Oh, I'm not used to this. Typically, I'm so unemotional that I could pass for a Vulcan. "Pain is weakness leaving the body..." yada, yada, yada. (Yeah, I know that's not a Vulcan quote.) But now, my emotions are all over the place. Grief, like physical pain, comes in waves, I suppose.

I was going to make this a pseudo-deep musing on the brevity of human life--hence the Latin title, which is a somewhat morbid play on the Roman expression, "Di Immortales" (lit. "Immortal Gods"--kind of like "Oh my goodness"). But now that I'm writing (attempting to write), my thoughts are more like a pit of quicksand than a clear well. Obviously, I'm in no state to be writing anything, least of all "articles" with any sort of depth or lucidity. So I'll leave depth to David and Solomon.

Psalm 23
The Lord is my Shepherd;
I shall not want.
He makes me to lie down in green pastures.
He leads me beside still waters.
He restores my soul.
He leads me in the paths of righteousness for His name's sake.
Even though I walk through the valley of the shadow of death,
I will fear no evil,
For you are with me.
Your rod and your staff comfort me.
You prepare a table before me in the presence of my enemies.
You anoint my head with oil.
My cup overflows.
Surely goodness and mercy shall follow me all the days of my life,
And I will dwell in the House of the Lord forever.

Ecclesiastes 3:1-8
There is a time for everything,
and a season for every activity under heaven:
a time to be born and a time to die,
a time to plant and a time to uproot,
a time to kill and a time to heal,
a time to tear down and a time to build,
a time to weep and a time to laugh,
a time to mourn and a time to dance,
a time to scatter stones and a time to gather them,
a time to embrace and a time to refrain,
a time to search and a time to give up,
a time to keep and a time to throw away,
a time to tear and a time to mend,
a time to be silent and a time to speak,
a time to love and a time to hate,
a time for war and a time for peace.

And finally, from a good friend of mine...
Psalm 73:28
But it is good for me to draw near to God;
I have put my trust in the Lord GOD,
That I may declare all Your works.

So with that, I'll put my trust in God and stop yapping.
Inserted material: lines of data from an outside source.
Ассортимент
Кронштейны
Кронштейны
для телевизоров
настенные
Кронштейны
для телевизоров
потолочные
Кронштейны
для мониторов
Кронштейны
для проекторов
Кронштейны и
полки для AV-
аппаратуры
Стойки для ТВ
(P.S. Forgive me if I sounded gothic. I'm not obsessed with death [although I did go through a slightly questionable phase during junior high/early high school]. I've just never seen "Azrael" this close before.)

2 comments:

  1. I'm one of those people who doesn't know what to say when other people go though sad things, so this comment is probably not very helpful...

    But then it seems bad not to leave a comment in this situation... Rrrgh!!!

    Well, then, I guess I won't really say anything.

    E

    P.S. Will you be at Youth Group tonight?

    ReplyDelete
  2. Thanks, Ellie. Your comment actually was helpful... it showed me that you care, which is very nice.

    Yeah, obviously I wasn't at YG last night... I went to a Passover Seder at a friend's house instead.